## Task description
Leave out the pictures, and retype the remaining data exactly.
Segment Start: Input data
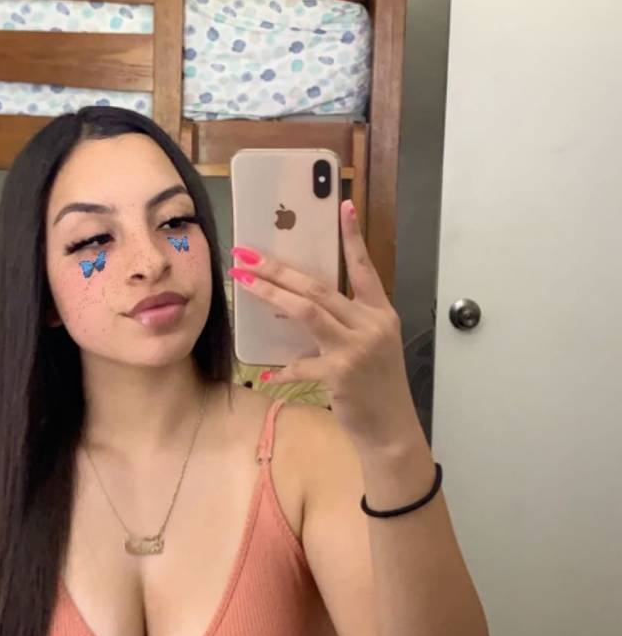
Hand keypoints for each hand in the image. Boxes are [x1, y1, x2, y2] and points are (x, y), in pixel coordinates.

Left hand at [229, 201, 419, 447]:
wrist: (391, 429)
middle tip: (247, 255)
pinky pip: (301, 364)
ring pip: (307, 311)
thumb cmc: (377, 387)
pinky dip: (282, 369)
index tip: (343, 206)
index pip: (365, 267)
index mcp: (380, 313)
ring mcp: (357, 347)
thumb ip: (344, 324)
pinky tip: (265, 373)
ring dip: (271, 294)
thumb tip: (298, 305)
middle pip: (318, 287)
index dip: (353, 237)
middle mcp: (371, 324)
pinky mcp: (342, 373)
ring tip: (243, 282)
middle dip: (279, 268)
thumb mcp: (370, 347)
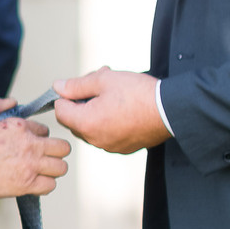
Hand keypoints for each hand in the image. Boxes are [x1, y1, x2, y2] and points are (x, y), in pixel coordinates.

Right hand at [0, 117, 70, 198]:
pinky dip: (44, 185)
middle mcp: (29, 143)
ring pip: (61, 167)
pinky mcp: (26, 183)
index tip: (31, 147)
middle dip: (56, 153)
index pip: (45, 131)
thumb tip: (13, 133)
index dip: (39, 140)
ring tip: (41, 173)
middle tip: (45, 159)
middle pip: (62, 147)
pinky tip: (34, 184)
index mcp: (19, 126)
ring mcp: (30, 163)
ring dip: (53, 170)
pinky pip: (50, 185)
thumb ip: (6, 129)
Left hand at [52, 67, 171, 154]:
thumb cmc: (138, 93)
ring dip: (96, 110)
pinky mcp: (123, 148)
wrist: (171, 110)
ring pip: (91, 127)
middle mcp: (95, 139)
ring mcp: (110, 146)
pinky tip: (123, 107)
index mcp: (86, 123)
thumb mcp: (104, 80)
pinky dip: (109, 121)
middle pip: (75, 120)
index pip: (59, 111)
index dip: (67, 95)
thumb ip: (76, 85)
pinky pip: (107, 134)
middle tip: (100, 83)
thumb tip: (58, 87)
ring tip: (114, 92)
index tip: (81, 86)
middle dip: (82, 101)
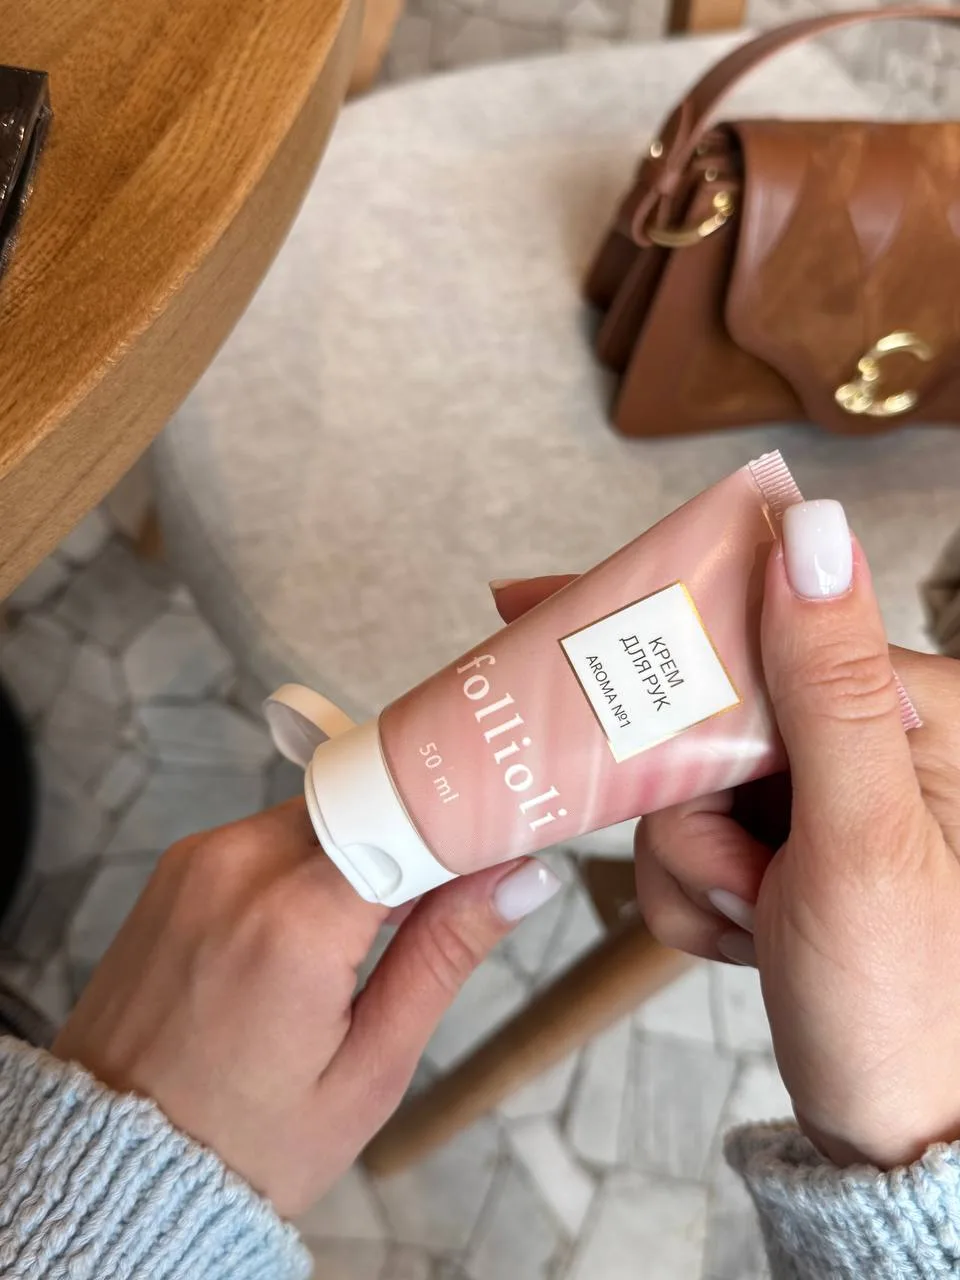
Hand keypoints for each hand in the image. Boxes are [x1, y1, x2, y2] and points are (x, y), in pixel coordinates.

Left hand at [52, 800, 559, 1215]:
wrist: (116, 1164)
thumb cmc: (245, 1142)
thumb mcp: (371, 1067)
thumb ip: (446, 952)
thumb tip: (522, 877)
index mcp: (293, 919)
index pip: (412, 813)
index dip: (467, 821)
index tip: (509, 838)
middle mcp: (237, 866)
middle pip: (367, 803)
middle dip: (415, 839)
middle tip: (447, 901)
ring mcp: (199, 859)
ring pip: (321, 814)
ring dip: (361, 853)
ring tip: (368, 939)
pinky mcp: (179, 867)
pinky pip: (270, 835)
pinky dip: (309, 864)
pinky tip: (314, 932)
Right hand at [491, 510, 959, 1171]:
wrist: (894, 1140)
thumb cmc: (908, 1008)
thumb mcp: (860, 838)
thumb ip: (828, 684)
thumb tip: (810, 531)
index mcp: (915, 713)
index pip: (761, 622)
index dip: (656, 623)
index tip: (537, 603)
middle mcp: (872, 743)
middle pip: (705, 711)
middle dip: (688, 806)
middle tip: (736, 876)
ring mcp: (825, 798)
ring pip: (683, 782)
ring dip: (693, 864)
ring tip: (757, 922)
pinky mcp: (787, 847)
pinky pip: (690, 838)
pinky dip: (694, 895)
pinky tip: (747, 938)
Segment End: Input data
## Answer space
Hand keypoints for each hand in the image. Boxes are [x1, y1, x2, y2] and points are (x, y), in pixel coordinates.

Left hand at [229, 201, 419, 447]:
wrist: (391, 429)
middle tip: (247, 255)
pinky pip: (301, 364)
ring pip: (307, 311)
thumb cmc: (377, 387)
pinky dip: (282, 369)
index tip: (343, 206)
index pip: (365, 267)
index mcp: (380, 313)
ring mcp: (357, 347)
thumb ip: (344, 324)
pinky tip: (265, 373)
ring dip: (271, 294)
thumb tip: (298, 305)
middle pip: (318, 287)
index dip: (353, 237)
middle mcp: (371, 324)
pinky mcp: (342, 373)
ring tip: (243, 282)
middle dip: (279, 268)
thumb mcp: (370, 347)
Hand keypoints for each hand in the image. Boxes are [x1, y1, x2, y2] and points are (x, y), in pixel coordinates.

Right hand at [0, 117, 70, 198]:
pinky dip: (44, 185)
middle mcp: (29, 143)
ring pip: (61, 167)
pinky mcp: (26, 183)
index tip: (31, 147)
middle dip: (56, 153)
index pip: (45, 131)
thumb tip: (13, 133)
index dip: (39, 140)
ring tip: (41, 173)
middle tip: (45, 159)
middle pip: (62, 147)
pinky tip: (34, 184)
index mcp: (19, 126)
ring mcp: (30, 163)
ring dip: (53, 170)
pinky pip: (50, 185)
thumb ip: (6, 129)
Left hand at [52, 67, 171, 154]:
thumb cmc: (138, 93)
ring dip: (96, 110)
pinky mcp: (123, 148)
wrist: (171, 110)
ring pip: (91, 127)
middle mcp: (95, 139)
ring mcp: (110, 146)
pinky tip: (123, 107)
index mcp: (86, 123)
thumb mcp: (104, 80)
pinky dip: (109, 121)
middle pip: (75, 120)
index pip: (59, 111)
index dip: (67, 95)
thumb ip: (76, 85)
pinky pip: (107, 134)
middle tip: (100, 83)
thumb tip: (58, 87)
ring tip: (114, 92)
index tip: (81, 86)
middle dip: (82, 101)
Hand keypoints for each hand in the image. Boxes are [x1, y1, x2, y2] and points are (x, y), in pixel coordinates.

Left hand at [52, 800, 559, 1215]:
wrist: (116, 1164)
thumb cmc: (245, 1142)
thumb mcp: (371, 1067)
thumb ip: (446, 952)
thumb tip: (522, 877)
index mcp: (293, 919)
index pip: (412, 813)
index dip: (467, 821)
index tip: (509, 838)
middle mcp: (237, 866)
middle pip: (367, 803)
middle dip: (415, 839)
middle tip: (447, 901)
ring mcp: (199, 859)
ring pip: (321, 814)
ring dip: (361, 853)
ring tip: (368, 939)
pinky mcp: (179, 867)
pinky pip: (270, 835)
pinky dip: (309, 864)
pinky tip: (314, 932)
Right hand at [491, 510, 959, 1171]:
wrist: (894, 1140)
thumb cmc: (908, 1008)
thumb mcp: (860, 838)
thumb ip: (828, 684)
thumb tip: (810, 531)
index mcp: (915, 713)
index pip: (761, 622)
index dip: (656, 623)
index tip: (537, 603)
middle mcp: (872, 743)
middle pip: (705, 711)
middle dip: (688, 806)
middle tip: (736, 876)
ring mcp: (825, 798)
ring pip: (683, 782)
ring dip: (693, 864)
ring tip: (757, 922)
pinky mcp: (787, 847)
pinky pip: (690, 838)
pinky dip: (694, 895)
pinky tip: (747, 938)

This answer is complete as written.